Homeobox protein Hox-A6 is a protein that in humans is encoded by the HOXA6 gene.

== Function ==

In vertebrates, the genes encoding the class of transcription factors called homeobox genes are found in clusters named A, B, C, and D on four separate chromosomes. Expression of these proteins is spatially and temporally regulated during embryonic development. This gene is part of the A cluster on chromosome 7 and encodes a DNA-binding transcription factor which may regulate gene expression, morphogenesis, and differentiation.

== Clinical significance ==

=== Leukemia ===

HOXA6 was examined to be preferentially expressed in primitive cells (e.g. hematopoietic progenitor cells), under the regulation of growth factors and cell cycles.
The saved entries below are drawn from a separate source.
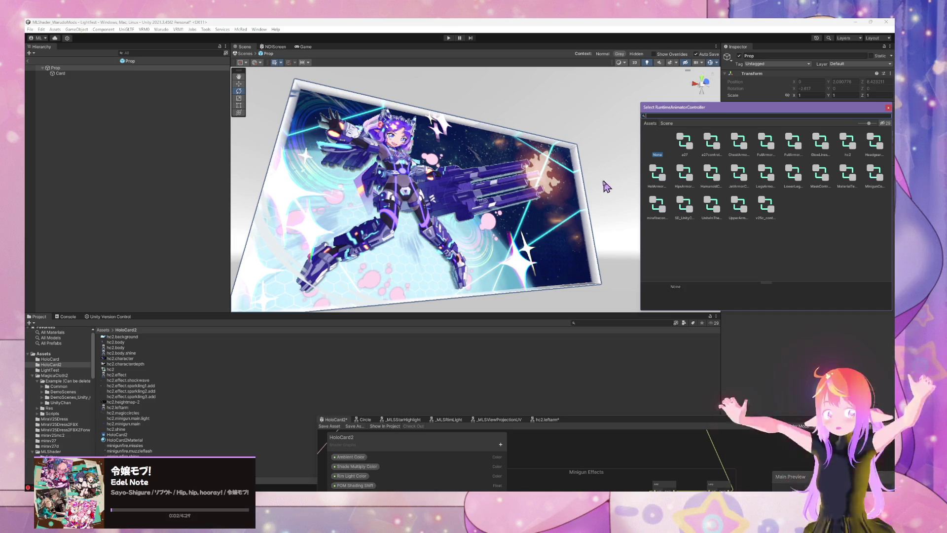
click(847, 147)
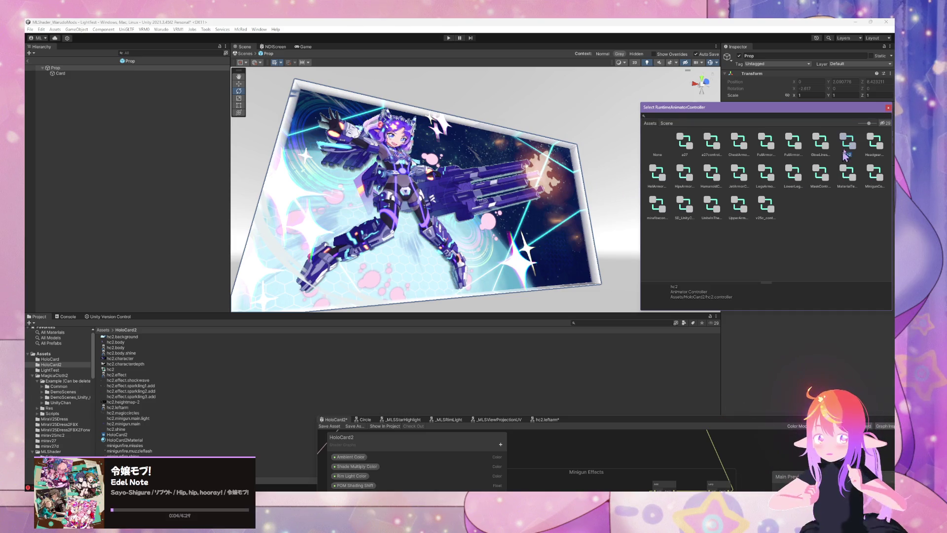
double_click(849, 143)
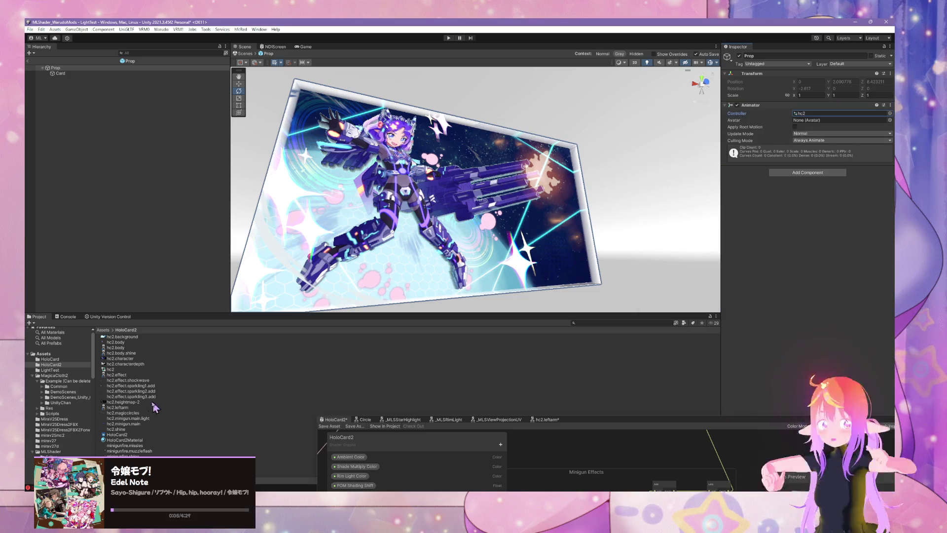
Rename the controller asset to hc2controller and reselect Prop
click(111, 370)
click(111, 370)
Interleukin 3 and all-trans retinoic acid were found to be the inducing factors that can stimulate the expression of HOXA6. In mitotic process, HOXA6 was mainly expressed in S-phase and G2M phase cells. Overexpression of HoxA6 increased proliferation but inhibited differentiation of multipotential stem cells in the process of hemopoiesis, even had the capacity to transform primary hematopoietic cells into immortal cell lines. Transplantation of these cell lines may cause acute myeloid leukemia in recipient animals. Also in patients with acute myeloid leukemia, HOXA6 expression was upregulated. The co-methylation of HOX genes, including HOXA6, leads to the dysfunction of tumor suppression genes by reducing gene expression. The methylation processes can be identified in adult chronic lymphocytic leukemia and childhood acute lymphocytic leukemia.

=== Glioblastoma ===

HOXA6 may also contribute to the invasive tendency of glioblastoma multiforme cells. Suppressed expression of HOXA6 by introducing its antisense fragments can reduce the invasion of glioblastoma multiforme cells.